De ese dolor nació la Ley Malena. Gracias a su insistencia, hasta noviembre de 2025, 17 entidades han reformado sus códigos penales para castigar los ataques con ácido y sustancias corrosivas. No todas lo hicieron igual: unas lo metieron como lesiones agravadas, otras como tentativa de feminicidio.

“Falta armonización, falta perspectiva de género, falta reconocer que esto no es un accidente, es violencia machista extrema”, explica Rosalba Cruz, consejera jurídica de la CIGU-UNAM, quien acompaña a Malena en cada foro y audiencia.

Cabe destacar que, en México, entre enero y octubre de 2025, hubo 393 víctimas registradas de agresiones o amenazas con sustancias corrosivas; más de la mitad fueron atacadas por parejas o exparejas. En el mundo, Acid Survivors Trust International estima al menos 10 mil casos al año, aunque la cifra real es mayor porque la vergüenza y el miedo callan.

“Nos queman para que nadie más nos quiera, para sacarnos del mundo sin matarnos del todo”, dice Lucía Núñez, investigadora del CIEG-UNAM, y subraya que la raíz está en la idea de que el cuerpo de las mujeres es propiedad ajena.

Malena ya no se esconde. Toca el saxofón en conciertos, da clases, alza la voz en el Congreso y en las calles. “El ácido me quitó muchas cosas, pero no me quitó la música ni la lucha.

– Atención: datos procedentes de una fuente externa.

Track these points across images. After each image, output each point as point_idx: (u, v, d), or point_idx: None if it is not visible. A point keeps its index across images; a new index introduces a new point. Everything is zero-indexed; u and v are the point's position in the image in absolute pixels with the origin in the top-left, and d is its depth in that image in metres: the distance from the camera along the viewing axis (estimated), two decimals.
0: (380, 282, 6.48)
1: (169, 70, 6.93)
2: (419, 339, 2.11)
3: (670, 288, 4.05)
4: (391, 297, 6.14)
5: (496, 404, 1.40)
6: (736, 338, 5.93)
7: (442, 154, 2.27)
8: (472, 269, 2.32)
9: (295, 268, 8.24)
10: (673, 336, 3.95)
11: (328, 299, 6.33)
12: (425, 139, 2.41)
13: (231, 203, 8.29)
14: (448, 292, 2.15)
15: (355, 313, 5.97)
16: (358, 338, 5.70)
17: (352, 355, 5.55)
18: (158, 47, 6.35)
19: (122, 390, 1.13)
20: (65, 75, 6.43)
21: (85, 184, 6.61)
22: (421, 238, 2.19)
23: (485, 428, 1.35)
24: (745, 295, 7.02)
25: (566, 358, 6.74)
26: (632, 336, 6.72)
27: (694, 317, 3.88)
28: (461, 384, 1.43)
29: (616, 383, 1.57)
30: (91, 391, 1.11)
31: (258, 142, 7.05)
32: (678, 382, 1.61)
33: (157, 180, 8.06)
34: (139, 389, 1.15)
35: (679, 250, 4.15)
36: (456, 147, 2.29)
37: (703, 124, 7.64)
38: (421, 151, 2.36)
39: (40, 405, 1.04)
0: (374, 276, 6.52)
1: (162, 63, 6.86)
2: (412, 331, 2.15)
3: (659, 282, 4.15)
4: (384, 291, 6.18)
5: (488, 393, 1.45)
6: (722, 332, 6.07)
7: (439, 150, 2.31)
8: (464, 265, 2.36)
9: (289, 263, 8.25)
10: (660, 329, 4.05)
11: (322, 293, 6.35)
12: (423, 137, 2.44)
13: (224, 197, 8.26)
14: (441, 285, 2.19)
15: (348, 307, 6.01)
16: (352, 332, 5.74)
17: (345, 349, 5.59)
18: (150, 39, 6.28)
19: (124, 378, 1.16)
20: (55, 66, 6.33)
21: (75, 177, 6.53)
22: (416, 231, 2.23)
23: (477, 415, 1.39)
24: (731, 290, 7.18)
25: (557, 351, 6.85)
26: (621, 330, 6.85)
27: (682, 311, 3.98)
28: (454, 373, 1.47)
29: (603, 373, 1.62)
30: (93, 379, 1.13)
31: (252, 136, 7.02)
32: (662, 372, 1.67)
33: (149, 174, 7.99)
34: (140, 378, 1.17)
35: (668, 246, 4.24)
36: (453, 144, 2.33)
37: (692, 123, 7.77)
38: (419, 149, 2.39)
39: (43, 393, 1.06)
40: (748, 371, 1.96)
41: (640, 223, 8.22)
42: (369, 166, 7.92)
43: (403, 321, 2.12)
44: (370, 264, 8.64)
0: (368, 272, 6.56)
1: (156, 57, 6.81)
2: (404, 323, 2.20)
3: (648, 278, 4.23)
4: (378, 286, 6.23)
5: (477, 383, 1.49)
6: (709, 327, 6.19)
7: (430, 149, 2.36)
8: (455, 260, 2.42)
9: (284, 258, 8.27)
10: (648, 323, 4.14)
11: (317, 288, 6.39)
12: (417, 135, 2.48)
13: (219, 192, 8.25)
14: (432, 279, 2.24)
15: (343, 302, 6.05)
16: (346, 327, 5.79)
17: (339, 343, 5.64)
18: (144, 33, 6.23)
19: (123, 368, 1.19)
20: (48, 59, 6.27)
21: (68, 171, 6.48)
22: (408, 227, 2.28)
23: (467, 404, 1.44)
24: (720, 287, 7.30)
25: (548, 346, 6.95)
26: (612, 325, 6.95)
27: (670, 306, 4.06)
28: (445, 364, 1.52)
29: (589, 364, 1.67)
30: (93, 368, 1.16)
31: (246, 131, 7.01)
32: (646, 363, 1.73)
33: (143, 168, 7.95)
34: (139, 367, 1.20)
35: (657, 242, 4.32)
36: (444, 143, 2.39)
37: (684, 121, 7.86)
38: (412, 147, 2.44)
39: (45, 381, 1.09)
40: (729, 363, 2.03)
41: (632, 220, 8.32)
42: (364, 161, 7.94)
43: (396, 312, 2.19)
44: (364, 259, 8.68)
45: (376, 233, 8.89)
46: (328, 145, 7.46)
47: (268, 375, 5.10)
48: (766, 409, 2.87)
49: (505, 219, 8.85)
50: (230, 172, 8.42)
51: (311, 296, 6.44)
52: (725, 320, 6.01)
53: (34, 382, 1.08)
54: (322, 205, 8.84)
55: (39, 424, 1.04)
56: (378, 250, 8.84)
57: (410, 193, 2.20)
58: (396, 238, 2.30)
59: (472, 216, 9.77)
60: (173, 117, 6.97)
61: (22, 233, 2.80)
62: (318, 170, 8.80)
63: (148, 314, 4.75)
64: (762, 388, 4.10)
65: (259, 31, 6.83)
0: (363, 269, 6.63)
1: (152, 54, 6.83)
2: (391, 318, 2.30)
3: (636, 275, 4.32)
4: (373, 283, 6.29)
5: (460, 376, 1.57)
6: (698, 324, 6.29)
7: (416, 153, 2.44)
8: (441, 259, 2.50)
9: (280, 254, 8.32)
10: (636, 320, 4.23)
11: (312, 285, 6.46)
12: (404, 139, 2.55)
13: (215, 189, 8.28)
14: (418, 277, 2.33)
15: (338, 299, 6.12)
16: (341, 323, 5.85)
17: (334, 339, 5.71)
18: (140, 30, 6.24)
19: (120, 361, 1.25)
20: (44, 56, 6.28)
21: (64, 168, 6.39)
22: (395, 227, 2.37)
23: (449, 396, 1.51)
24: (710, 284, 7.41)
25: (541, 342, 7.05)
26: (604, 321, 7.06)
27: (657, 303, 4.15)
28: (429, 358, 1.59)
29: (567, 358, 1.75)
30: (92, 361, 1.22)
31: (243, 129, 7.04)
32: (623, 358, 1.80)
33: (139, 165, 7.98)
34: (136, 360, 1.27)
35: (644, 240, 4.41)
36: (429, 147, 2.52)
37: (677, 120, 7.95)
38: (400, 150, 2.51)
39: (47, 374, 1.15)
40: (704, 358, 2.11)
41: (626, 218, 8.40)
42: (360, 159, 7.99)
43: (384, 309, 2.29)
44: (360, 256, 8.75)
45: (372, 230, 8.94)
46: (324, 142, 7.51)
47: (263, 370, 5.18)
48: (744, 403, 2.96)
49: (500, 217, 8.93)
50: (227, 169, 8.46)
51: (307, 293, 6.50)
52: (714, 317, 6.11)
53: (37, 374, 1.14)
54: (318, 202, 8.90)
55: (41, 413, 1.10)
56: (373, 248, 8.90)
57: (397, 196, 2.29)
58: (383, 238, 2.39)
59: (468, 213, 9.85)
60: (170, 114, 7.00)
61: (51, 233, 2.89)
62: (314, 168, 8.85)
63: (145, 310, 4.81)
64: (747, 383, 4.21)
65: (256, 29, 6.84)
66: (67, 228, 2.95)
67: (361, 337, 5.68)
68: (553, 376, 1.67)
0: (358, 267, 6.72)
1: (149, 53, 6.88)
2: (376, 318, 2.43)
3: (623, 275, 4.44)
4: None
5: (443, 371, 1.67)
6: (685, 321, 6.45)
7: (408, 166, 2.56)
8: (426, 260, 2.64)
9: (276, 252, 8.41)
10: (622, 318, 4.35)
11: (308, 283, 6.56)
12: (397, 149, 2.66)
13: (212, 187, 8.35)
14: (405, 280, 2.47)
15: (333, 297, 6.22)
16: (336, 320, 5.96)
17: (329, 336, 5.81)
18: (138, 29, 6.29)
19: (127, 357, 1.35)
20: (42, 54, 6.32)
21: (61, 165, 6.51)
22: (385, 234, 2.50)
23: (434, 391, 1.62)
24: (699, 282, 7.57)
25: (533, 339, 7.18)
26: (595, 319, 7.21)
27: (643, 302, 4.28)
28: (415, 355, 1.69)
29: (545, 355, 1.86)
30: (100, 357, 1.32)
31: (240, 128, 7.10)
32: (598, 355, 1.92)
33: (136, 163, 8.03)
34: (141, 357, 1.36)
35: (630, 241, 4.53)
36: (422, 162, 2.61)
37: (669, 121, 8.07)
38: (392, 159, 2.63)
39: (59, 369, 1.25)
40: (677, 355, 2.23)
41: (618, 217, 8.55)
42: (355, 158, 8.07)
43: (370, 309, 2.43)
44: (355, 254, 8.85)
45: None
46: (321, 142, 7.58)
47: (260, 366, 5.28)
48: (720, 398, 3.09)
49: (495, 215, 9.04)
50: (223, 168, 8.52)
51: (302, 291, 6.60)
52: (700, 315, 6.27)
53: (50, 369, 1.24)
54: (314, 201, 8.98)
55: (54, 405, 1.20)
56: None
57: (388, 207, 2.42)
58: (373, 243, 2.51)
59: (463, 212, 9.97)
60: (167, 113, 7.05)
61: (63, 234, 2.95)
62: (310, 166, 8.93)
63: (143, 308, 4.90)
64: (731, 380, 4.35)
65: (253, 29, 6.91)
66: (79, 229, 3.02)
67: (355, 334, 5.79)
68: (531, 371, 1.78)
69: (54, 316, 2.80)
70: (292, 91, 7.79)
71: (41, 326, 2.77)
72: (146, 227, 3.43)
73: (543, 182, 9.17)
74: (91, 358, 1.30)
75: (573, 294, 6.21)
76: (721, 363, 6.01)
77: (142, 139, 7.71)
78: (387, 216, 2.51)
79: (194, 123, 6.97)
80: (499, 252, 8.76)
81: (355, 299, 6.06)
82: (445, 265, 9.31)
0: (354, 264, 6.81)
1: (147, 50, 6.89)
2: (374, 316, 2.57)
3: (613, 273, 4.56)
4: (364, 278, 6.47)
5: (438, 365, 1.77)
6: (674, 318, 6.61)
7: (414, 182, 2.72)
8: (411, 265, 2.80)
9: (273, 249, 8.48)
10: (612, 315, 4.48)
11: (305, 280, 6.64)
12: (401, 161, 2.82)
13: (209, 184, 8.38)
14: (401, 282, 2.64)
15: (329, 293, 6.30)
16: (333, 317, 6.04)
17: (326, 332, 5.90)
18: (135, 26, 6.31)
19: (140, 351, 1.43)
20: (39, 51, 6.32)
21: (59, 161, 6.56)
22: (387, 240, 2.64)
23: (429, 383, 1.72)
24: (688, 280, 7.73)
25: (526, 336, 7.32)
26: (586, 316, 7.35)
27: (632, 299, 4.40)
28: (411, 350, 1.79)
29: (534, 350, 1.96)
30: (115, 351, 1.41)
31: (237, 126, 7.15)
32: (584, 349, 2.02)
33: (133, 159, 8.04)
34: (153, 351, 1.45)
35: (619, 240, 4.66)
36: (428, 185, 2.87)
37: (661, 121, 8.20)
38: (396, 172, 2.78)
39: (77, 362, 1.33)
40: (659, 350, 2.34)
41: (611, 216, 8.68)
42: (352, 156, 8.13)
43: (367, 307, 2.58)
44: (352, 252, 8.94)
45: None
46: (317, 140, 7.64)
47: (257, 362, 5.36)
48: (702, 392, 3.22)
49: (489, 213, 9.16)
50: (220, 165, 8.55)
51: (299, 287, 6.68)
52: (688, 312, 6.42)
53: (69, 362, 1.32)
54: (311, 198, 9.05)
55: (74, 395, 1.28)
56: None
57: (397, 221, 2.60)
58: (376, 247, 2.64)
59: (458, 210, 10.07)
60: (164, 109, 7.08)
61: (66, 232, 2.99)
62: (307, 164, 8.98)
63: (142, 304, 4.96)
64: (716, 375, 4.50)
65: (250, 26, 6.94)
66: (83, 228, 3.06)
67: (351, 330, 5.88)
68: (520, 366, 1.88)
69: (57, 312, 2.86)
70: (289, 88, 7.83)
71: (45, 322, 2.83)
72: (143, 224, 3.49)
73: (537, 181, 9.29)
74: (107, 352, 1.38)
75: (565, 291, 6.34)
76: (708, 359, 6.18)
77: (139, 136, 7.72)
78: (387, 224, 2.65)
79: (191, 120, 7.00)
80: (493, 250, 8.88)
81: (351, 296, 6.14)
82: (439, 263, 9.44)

Si mi cara quemada sirve para que otra mujer no pase por esto, ya valió la pena”.

Entre notas largas y graves que llenan el auditorio, su historia resuena más fuerte que cualquier cicatriz: de víctima a legisladora de su propio destino, de Oaxaca al país entero, Malena Ríos Ortiz sigue soplando vida donde quisieron apagarla.